In 2008, the European Commission fined a number of banana suppliers as they engaged in bilateral pre-pricing communications, during which they discussed banana price-setting factors, pricing trends or gave indications of quotation prices for the forthcoming week. The Commission considered these information exchanges were liable to influence the market players’ pricing behavior, concerned the fixing of prices and gave rise to a concerted practice having as its object the restriction of competition, thus resulting in a breach of EU competition law.

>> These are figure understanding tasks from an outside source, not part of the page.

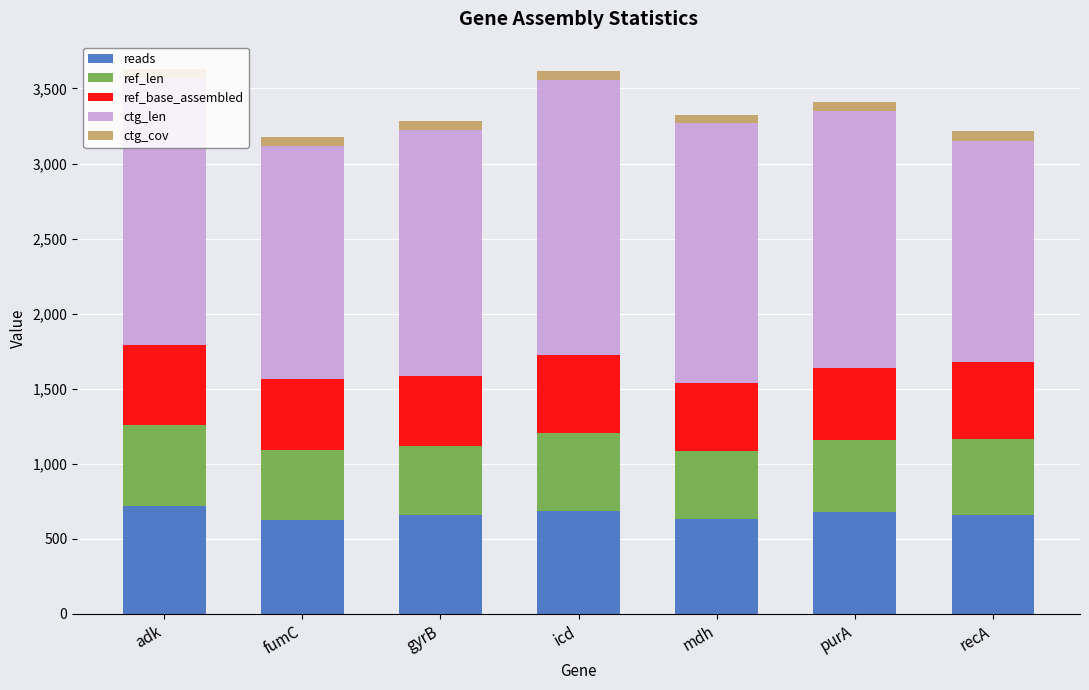

The value of reads at mdh is 425.0. True or false?

False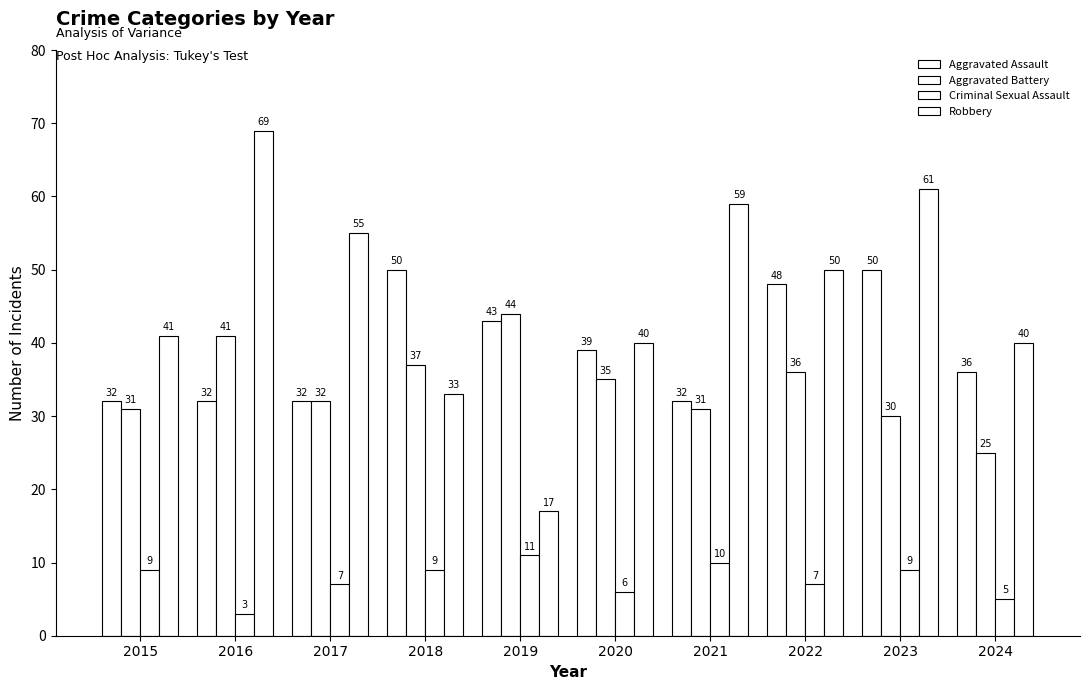

What is the sum of all Aggravated Battery values?

342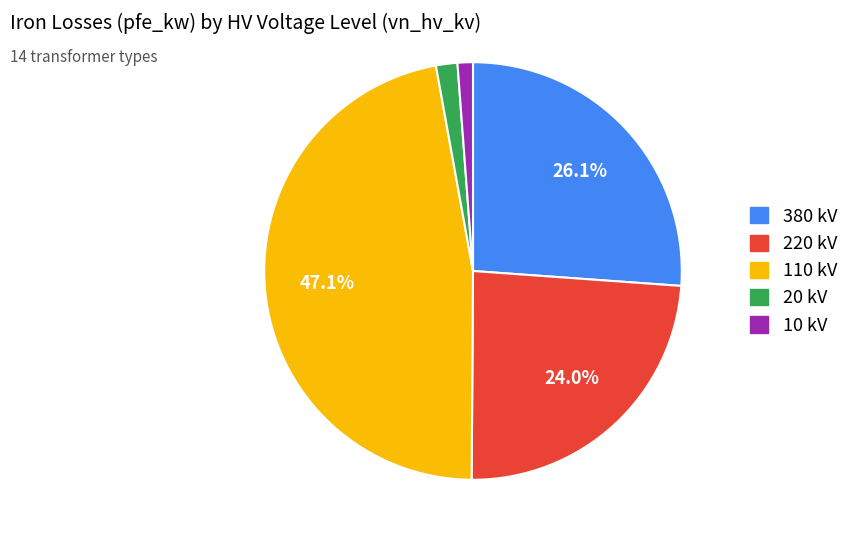

Is there any slice that represents more than half of the pie?

No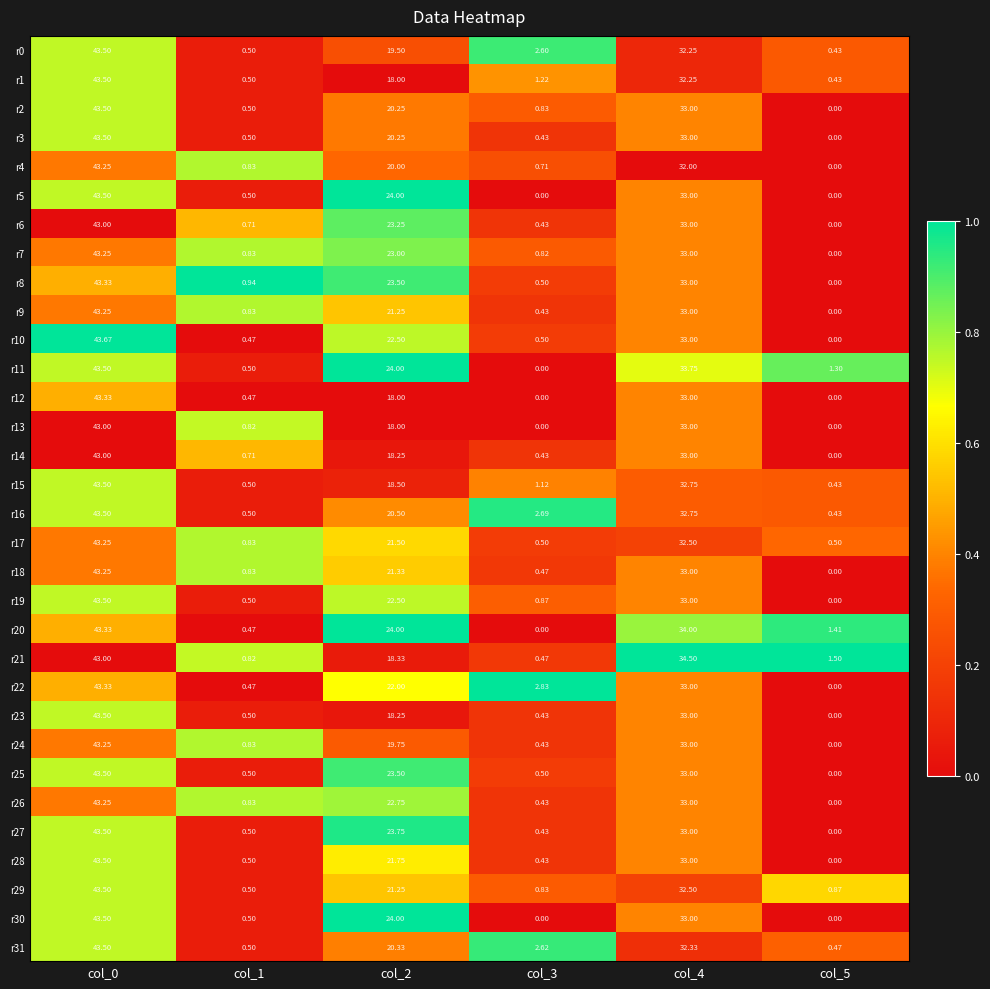

Is the value of r29 at col_1 greater than the value of r11 at col_5?

No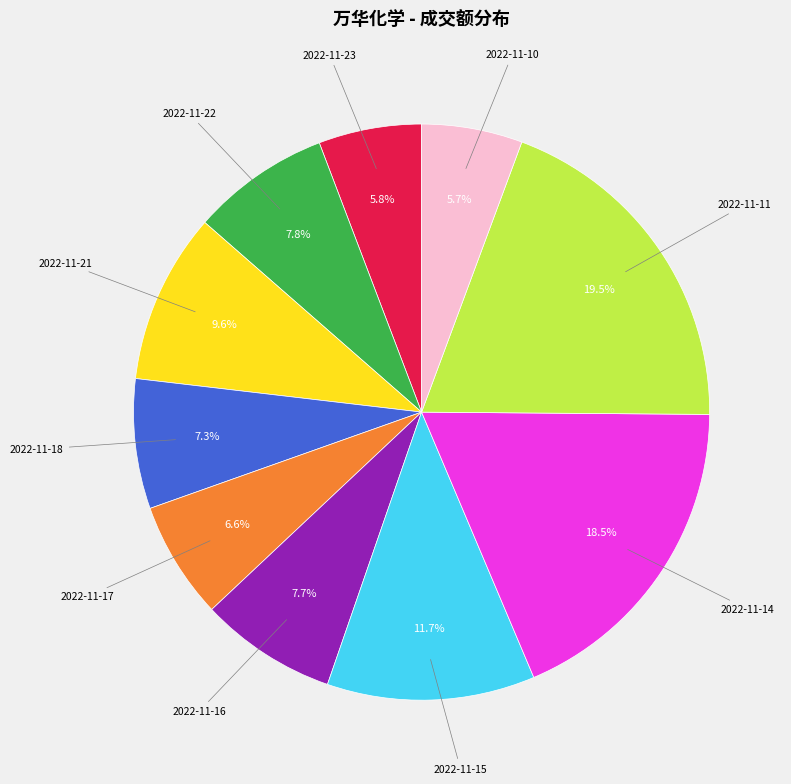

Count the number of slices in the pie.

10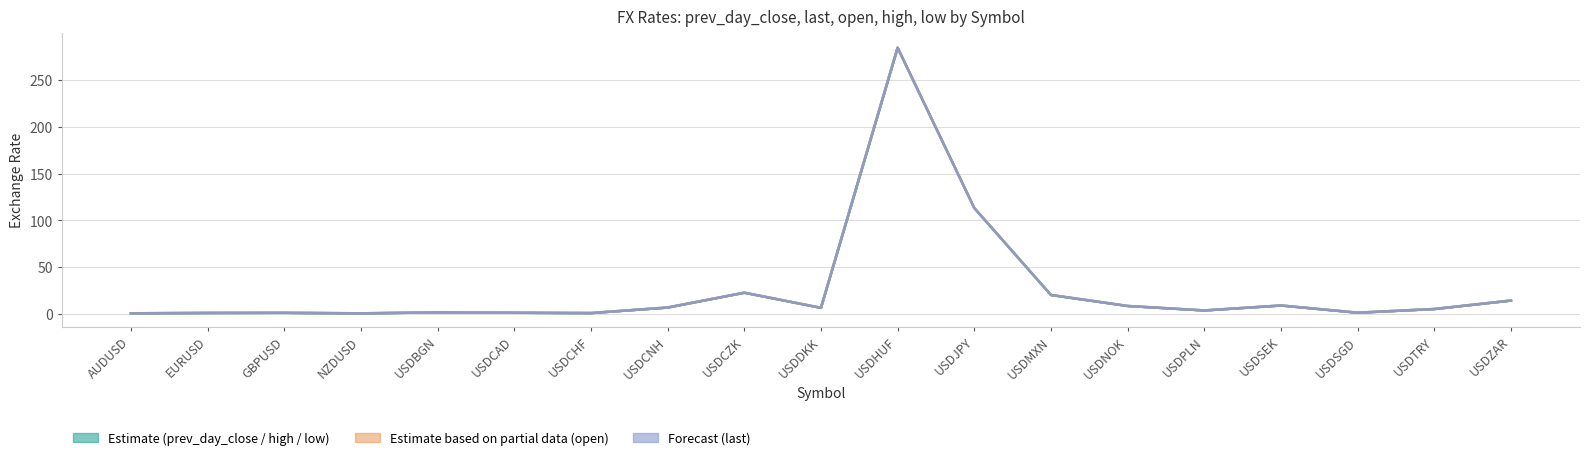

Rank the categories by last (Forecast) value from lowest to highest.

NZDUSD, AUDUSD, USDCHF, EURUSD, GBPUSD, USDCAD, USDSGD, USDBGN, USDPLN, USDTRY, USDDKK, USDCNH, USDNOK, USDSEK, USDZAR, USDMXN, USDCZK, USDJPY, USDHUF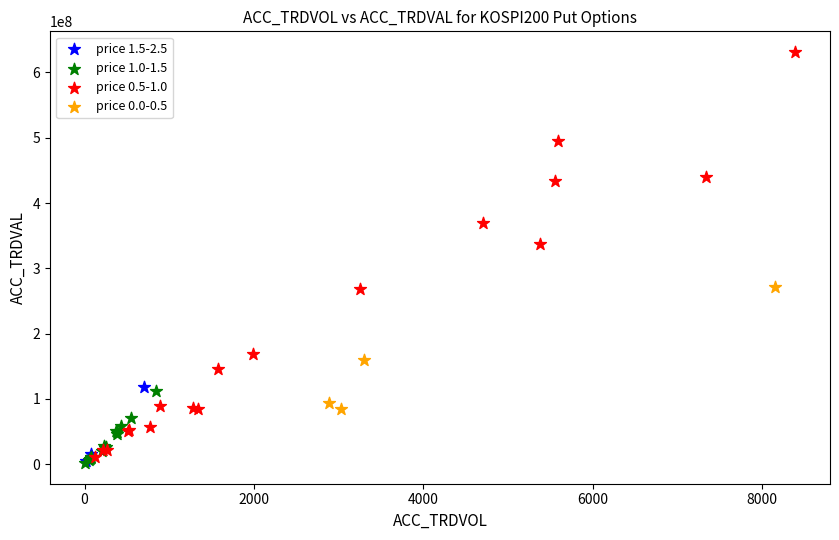

Which series contains the highest Y value?

price 0.5-1.0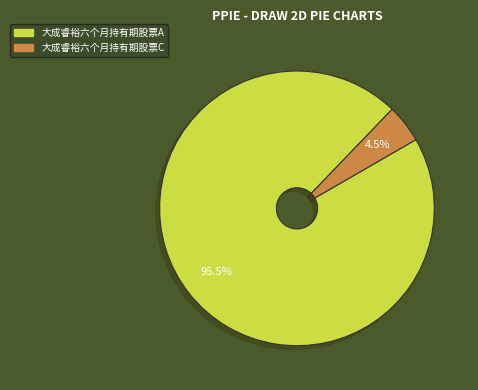

To the nearest percent, what is the difference between the 大成睿裕六个月持有期股票C and 大成睿裕六个月持有期股票A slice percentages?

91%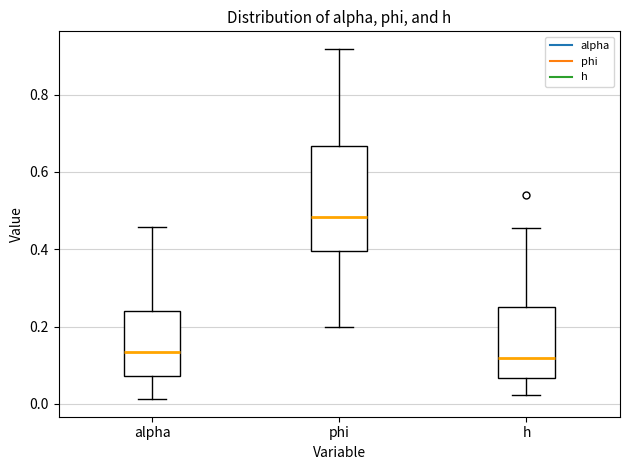

Reading left to right, transcribe this box plot: for each box, give where its median line is, the range the box spans, and where its two whiskers end, as read against the y-axis. The values are not printed on the chart, so give them approximately, as read against the axis.

alpha: median 0.14, box 0.08 to 0.24, whiskers 0.02 to 0.46
phi: median 0.48, box 0.40 to 0.66, whiskers 0.20 to 0.92
h: median 0.12, box 0.06 to 0.26, whiskers 0.02 to 0.46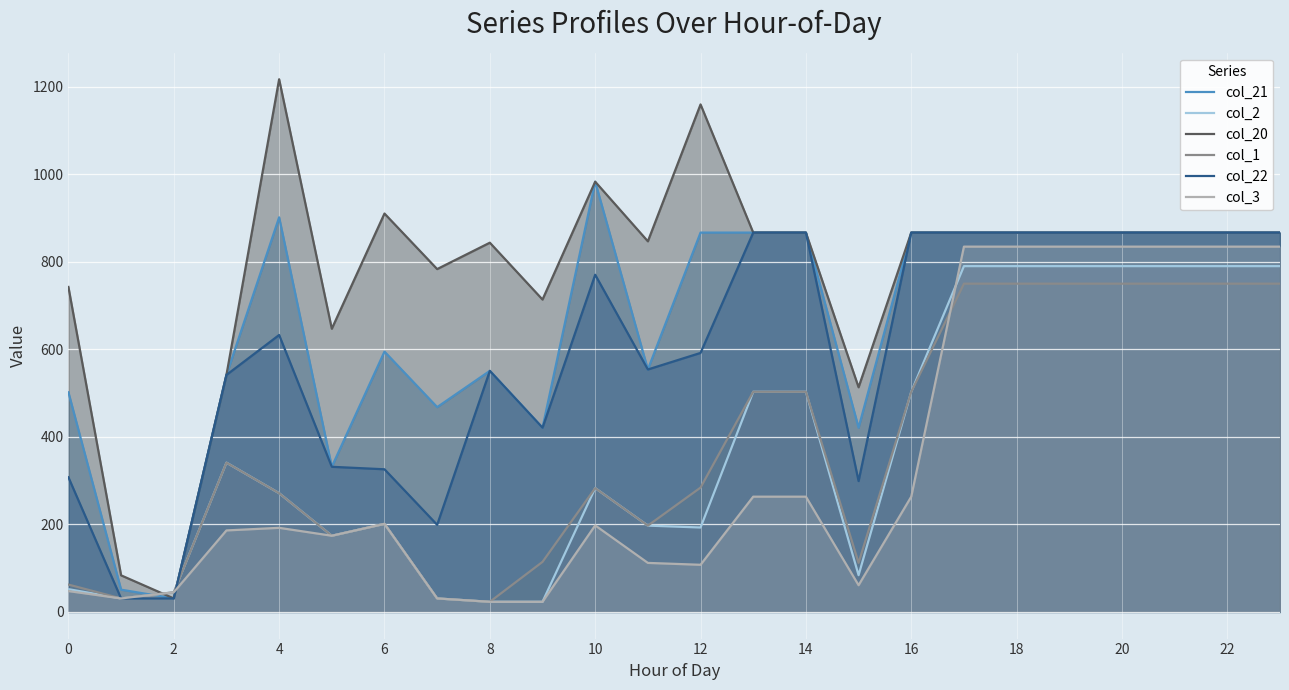

True or false: col_22 and col_1 cross at least once.

True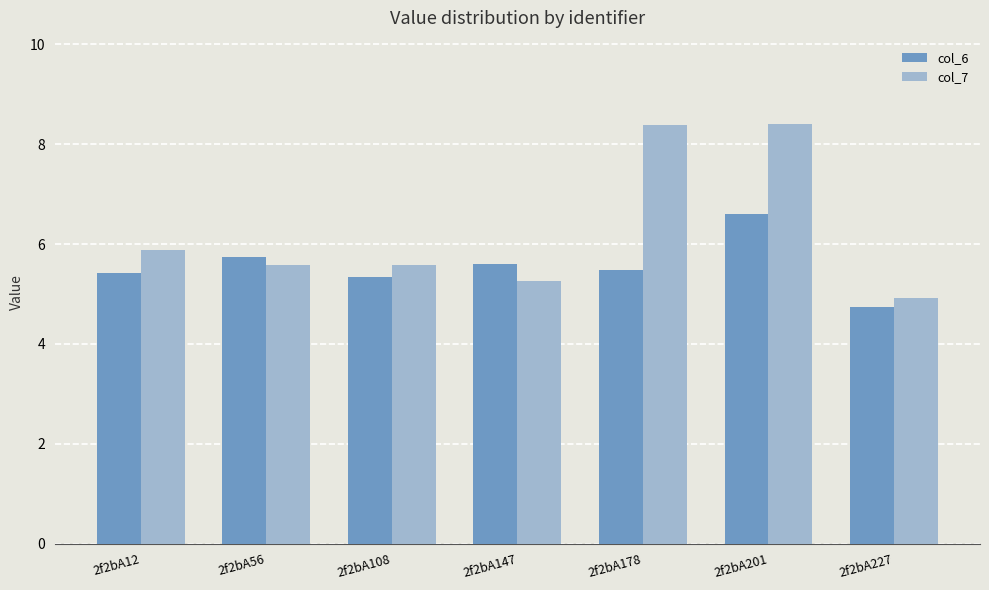

What is the average value of the col_7 series?

6.3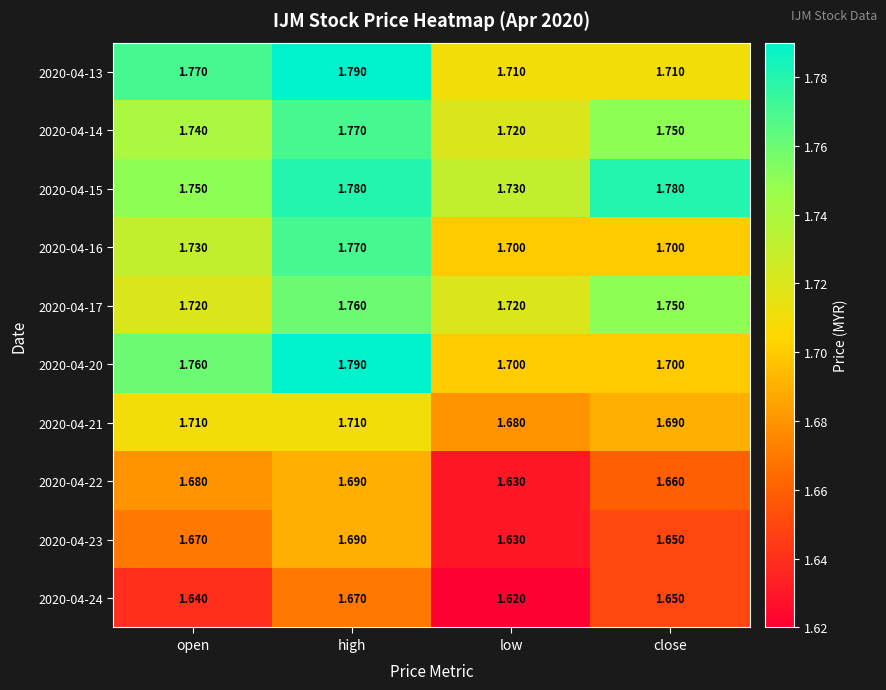

Which series has the largest range (max minus min)?

2020-04-20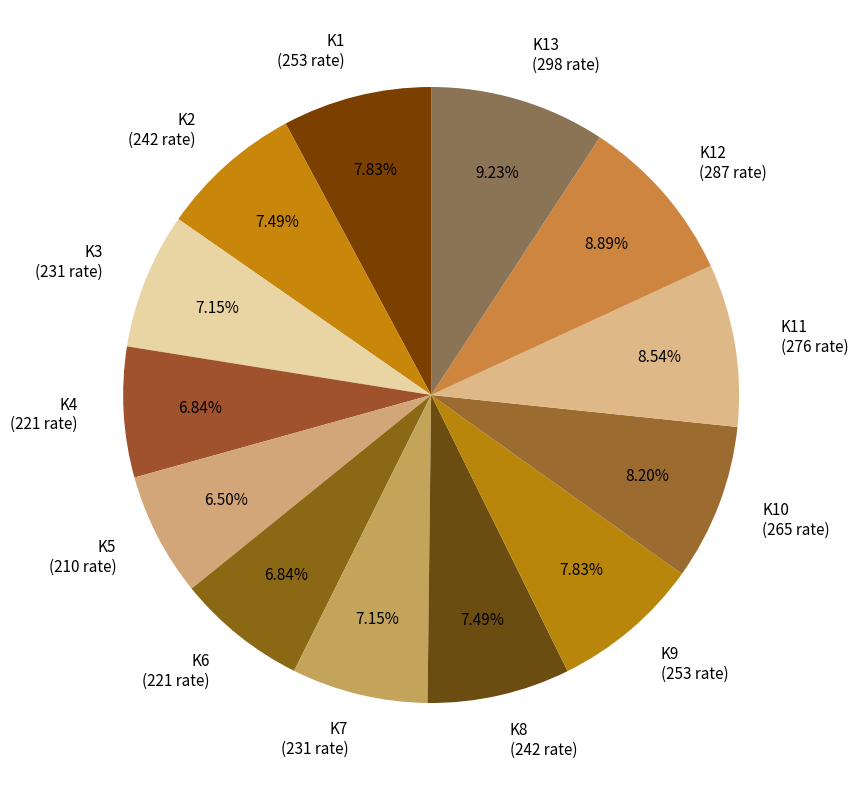

What percentage is the K11 slice, to the nearest percent?

9%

The General Court and, most recently, the Court of Justice, the highest court of the EU judiciary, confirmed these findings.1

Appeal to the Court of Justice

On appeal to the Court of Justice, Dole argued, inter alia, that the exchanges of information did not amount to a “by object” concerted practice, submitting that (i) the pre-pricing communications were not capable of removing uncertainty as to actual prices and (ii) those communications were carried out by employees who were not responsible for setting quotation prices.

In its judgment, the Court of Justice rehearsed the applicable framework for assessing information exchanges under EU competition law:

  • an exchange of information qualifies as a concerted practice and is liable to be incompatible with EU competition law if it reduces or removes the degree of uncertainty between participants as regards their strategy or conduct on the market in question;
  • certain types of information exchanges are so harmful to competition that there is no need to examine their effects. In order to determine whether an exchange of information between competitors is a restriction “by object,” regard must be had to its objective and the economic and legal context in which it occurs. While the parties’ intention may be relied upon, it is not a necessary factor for a “by object” finding. T

The Court of Justice then addressed Dole’s arguments.

It first held that the detailed findings of the General Court showed that bilateral pre-pricing communications were exchanged between Dole and its competitors and that, as part of those communications, the companies discussed their own quotation prices and certain price trends.

It then referred to the General Court’s findings that quotation prices were relevant to the market concerned as (i) market signals, market trends and indications as to the intended development of banana prices could be inferred from those quotation prices, which were important for the banana trade and the prices obtained and (ii) in some cases, the actual prices were directly linked to the quotation prices.

Finally, the Court of Justice pointed out to the General Court’s finding that the Dole employees involved in the pre-pricing communications participated in the company’s internal pricing meetings.

Lessons From Bananas

The Court of Justice’s judgment is short as, on appeal, the Court’s task is limited to examining whether the General Court made an error of law.

This judgment is highly valuable however. It confirms the findings of the Commission and the General Court: pre pricing communications between businesses, not relating to actual prices but rather to price-setting factors, quotation prices or price trends, can give rise to a concerted practice having an anti-competitive object if they make it possible to reduce the uncertainty for each of the participants as to the foreseeable strategy and conduct of its competitors.

Businesses must ensure that their exchanges of information with – or disclosure of information to – competitors are legitimate under EU competition law. Attention must be paid to the type of information exchanged or disclosed – not just communications on intended future prices or output are caught – but also more broadly to the possibility for the communication to reduce strategic uncertainty.

The fact that the employees involved in the information exchanges have no authority for ultimately deciding upon prices or output has no relevance. As indicated by the General Court, the attribution to a company of an infringement of EU competition law does not require action by the principal managers. Action by a person authorized to act on behalf of the company suffices.